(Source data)
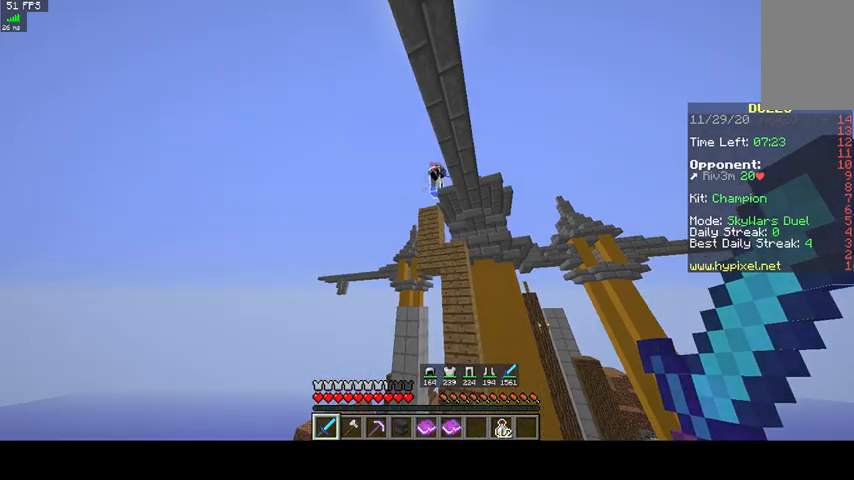
{"keys": [], "mouse": [], "events": []}
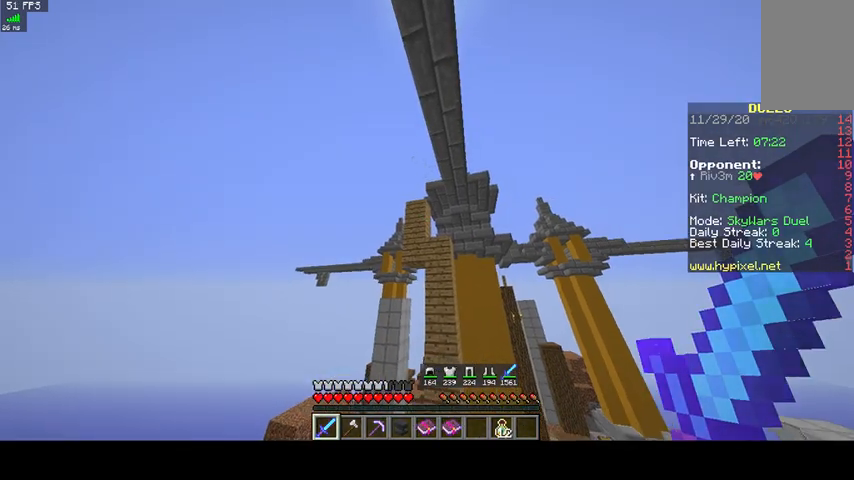
{"keys": [], "mouse": [], "events": []}
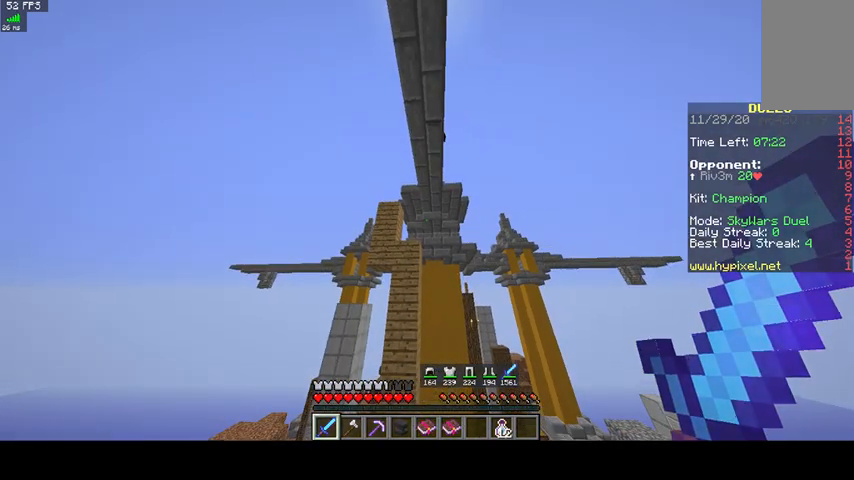
{"keys": ["w"], "mouse": [], "events": [[467, "w", "down"]]}
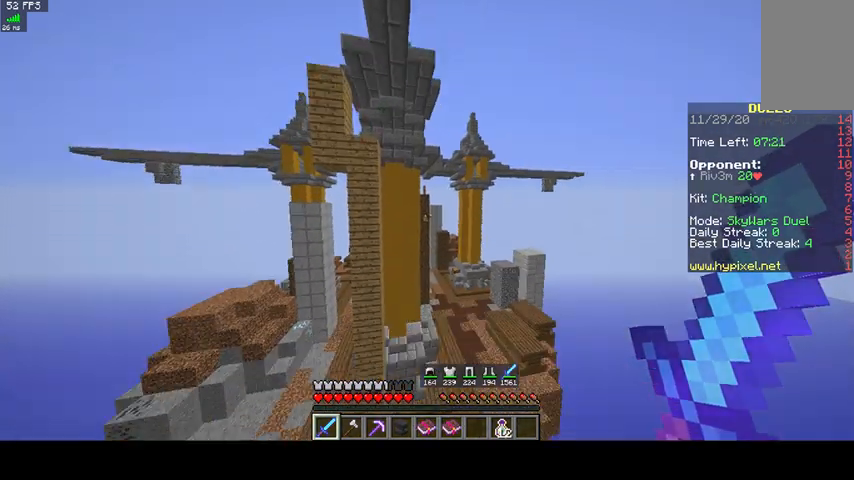
{"keys": ["space", "w"], "mouse": [], "events": [[133, "space", "down"]]}
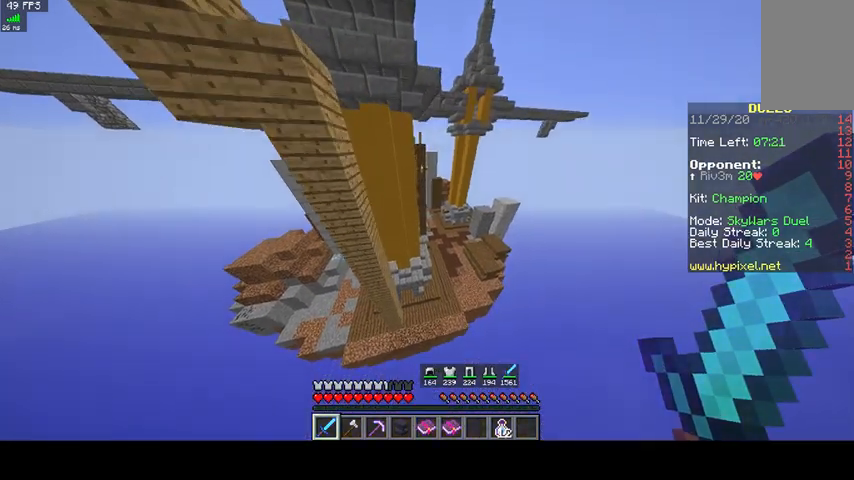
{"keys": ["w"], "mouse": [], "events": [[333, "space", "up"]]}
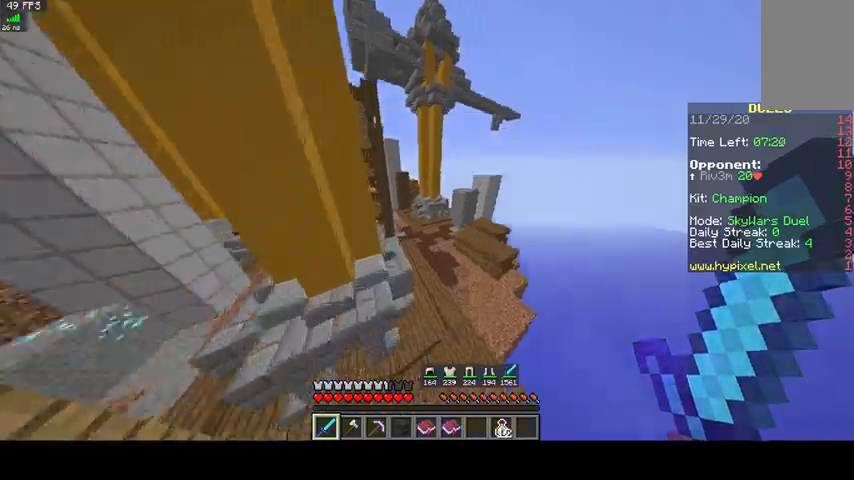
{"keys": ["w"], "mouse": [], "events": []}
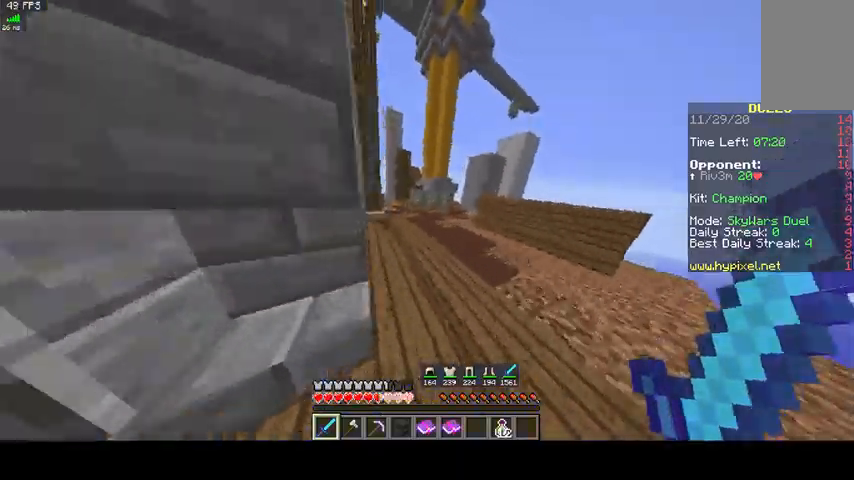
{"keys": ["space", "w"], "mouse": [], "events": [[300, "space", "down"]]}
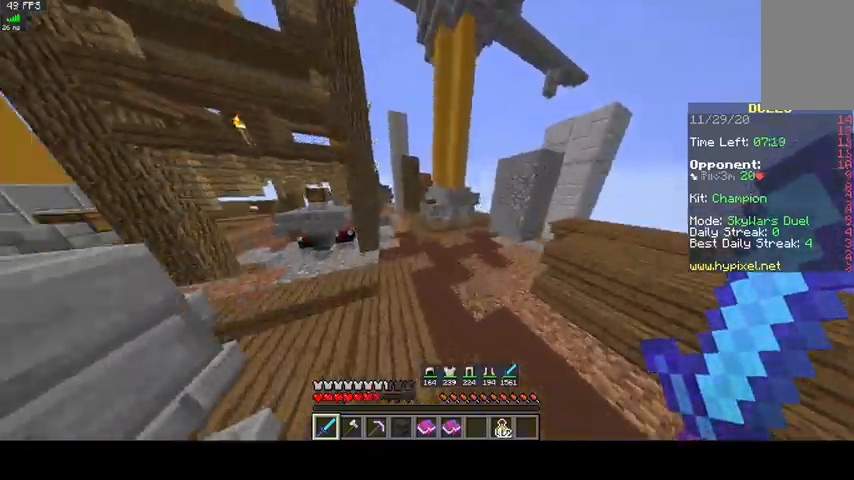
{"keys": ["space", "w"], "mouse": [], "events": []}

> _INSTRUCTIONS TO FOLLOW_: Tally the lines in the records above that contain the string "space" and report only the tally.

> _OUTPUT_: 4